WHAT THE TASK ASKS
Reproduce every line of the item below without any alteration.

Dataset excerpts

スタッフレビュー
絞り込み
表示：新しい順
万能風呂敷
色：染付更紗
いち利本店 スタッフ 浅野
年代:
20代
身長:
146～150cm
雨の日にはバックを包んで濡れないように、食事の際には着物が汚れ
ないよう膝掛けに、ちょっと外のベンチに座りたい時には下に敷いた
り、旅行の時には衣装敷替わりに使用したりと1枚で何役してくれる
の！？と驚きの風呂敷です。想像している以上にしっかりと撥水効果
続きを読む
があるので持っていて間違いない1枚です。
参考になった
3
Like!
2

COMPLETED EXERCISE
スタッフレビュー
絞り込み
表示：新しい順
万能風呂敷
色：染付更紗
いち利本店 スタッフ 浅野
年代:
20代
身長:
146～150cm
雨の日にはバックを包んで濡れないように、食事の際には着物が汚れ
ないよう膝掛けに、ちょっと外のベンチに座りたい時には下に敷いた
り、旅行の時には衣装敷替わりに使用したりと1枚で何役してくれる
の！？と驚きの風呂敷です。想像している以上にしっかりと撥水効果
続きを読む
があるので持っていて間違いない1枚です。
参考になった
3
Like!
2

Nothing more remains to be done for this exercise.